Only one range belongs in the answer: the line holding "c’est le moins qu’on puisse dire." through the last line of the records, reproduced as is.

Collection entries
-.-.-
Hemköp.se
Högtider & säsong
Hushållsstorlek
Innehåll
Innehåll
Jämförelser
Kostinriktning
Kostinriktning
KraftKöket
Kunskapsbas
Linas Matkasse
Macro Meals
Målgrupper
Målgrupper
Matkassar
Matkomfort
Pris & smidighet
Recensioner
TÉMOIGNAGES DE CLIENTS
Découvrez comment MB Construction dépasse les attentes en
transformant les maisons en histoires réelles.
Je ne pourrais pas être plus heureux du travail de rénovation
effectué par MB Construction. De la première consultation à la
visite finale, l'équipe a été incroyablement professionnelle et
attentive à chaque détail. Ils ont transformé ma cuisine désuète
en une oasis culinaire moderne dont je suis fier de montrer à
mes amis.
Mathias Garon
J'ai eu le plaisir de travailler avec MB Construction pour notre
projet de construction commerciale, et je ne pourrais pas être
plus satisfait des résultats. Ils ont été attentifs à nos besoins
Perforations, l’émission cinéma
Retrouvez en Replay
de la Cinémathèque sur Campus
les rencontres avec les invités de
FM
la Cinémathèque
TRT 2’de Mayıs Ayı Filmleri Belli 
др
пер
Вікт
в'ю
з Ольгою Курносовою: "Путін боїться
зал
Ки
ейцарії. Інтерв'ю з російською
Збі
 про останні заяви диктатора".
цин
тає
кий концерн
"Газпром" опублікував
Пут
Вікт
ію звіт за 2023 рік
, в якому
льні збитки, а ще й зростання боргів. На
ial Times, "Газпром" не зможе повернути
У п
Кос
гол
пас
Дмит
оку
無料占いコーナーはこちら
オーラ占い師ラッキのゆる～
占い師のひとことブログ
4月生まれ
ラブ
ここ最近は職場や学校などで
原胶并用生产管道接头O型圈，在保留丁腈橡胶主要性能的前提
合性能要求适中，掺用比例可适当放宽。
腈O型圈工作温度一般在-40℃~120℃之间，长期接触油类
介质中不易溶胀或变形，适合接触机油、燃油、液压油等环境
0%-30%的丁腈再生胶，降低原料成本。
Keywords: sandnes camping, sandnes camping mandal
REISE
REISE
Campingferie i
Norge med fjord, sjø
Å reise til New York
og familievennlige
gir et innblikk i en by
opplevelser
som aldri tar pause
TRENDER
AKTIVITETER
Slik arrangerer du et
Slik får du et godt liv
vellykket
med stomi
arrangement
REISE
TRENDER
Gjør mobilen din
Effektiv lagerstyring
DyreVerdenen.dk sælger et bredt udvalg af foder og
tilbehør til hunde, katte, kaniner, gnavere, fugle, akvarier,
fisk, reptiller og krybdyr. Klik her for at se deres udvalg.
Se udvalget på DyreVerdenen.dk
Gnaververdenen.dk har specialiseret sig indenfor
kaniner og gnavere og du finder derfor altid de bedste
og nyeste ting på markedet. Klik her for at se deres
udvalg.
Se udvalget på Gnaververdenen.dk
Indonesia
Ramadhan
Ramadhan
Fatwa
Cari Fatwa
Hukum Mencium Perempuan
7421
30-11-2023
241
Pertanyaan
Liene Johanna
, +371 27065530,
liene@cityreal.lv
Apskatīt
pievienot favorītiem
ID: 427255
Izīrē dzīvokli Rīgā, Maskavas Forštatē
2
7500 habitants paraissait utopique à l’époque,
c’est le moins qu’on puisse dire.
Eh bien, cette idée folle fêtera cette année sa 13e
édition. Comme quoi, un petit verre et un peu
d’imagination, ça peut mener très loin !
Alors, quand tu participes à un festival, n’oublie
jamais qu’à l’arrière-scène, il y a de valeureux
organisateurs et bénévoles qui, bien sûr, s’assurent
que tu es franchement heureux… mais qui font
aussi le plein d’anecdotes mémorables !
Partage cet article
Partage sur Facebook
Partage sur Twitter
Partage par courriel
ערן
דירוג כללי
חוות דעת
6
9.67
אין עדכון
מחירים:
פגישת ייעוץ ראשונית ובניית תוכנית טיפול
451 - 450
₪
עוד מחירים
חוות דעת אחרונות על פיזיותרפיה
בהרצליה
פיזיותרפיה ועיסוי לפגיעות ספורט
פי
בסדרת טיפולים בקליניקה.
-.-.-
◆ Task solution:
c’est le moins qu’on puisse dire.
Eh bien, cette idée folle fêtera cette année sa 13e
édition. Comme quoi, un petit verre et un peu
d’imagination, ça peut mener très loin !
Alors, quand tu participes à un festival, n’oublie
jamais qu’à l’arrière-scène, il y a de valeureux
organisateurs et bénévoles qui, bien sûr, s’assurent
que tu es franchement heureux… mais qui font
aussi le plein d’anecdotes mémorables !
Partage cet article
Partage sur Facebook
Partage sur Twitter
Partage par courriel
ערן
דירוג כללי
חוות דעת
6
9.67
אין עדכון
מחירים:
פגישת ייעוץ ראשונית ובניית תוכנית טיפול
451 - 450
₪
עוד מחירים
חוות דעת אחרונות על פיזיותרפיה
בהרצליה
פיזיותרפיה ועיסוי לפגיעות ספורט
פי
בסדרת טיפולים בקליניקה.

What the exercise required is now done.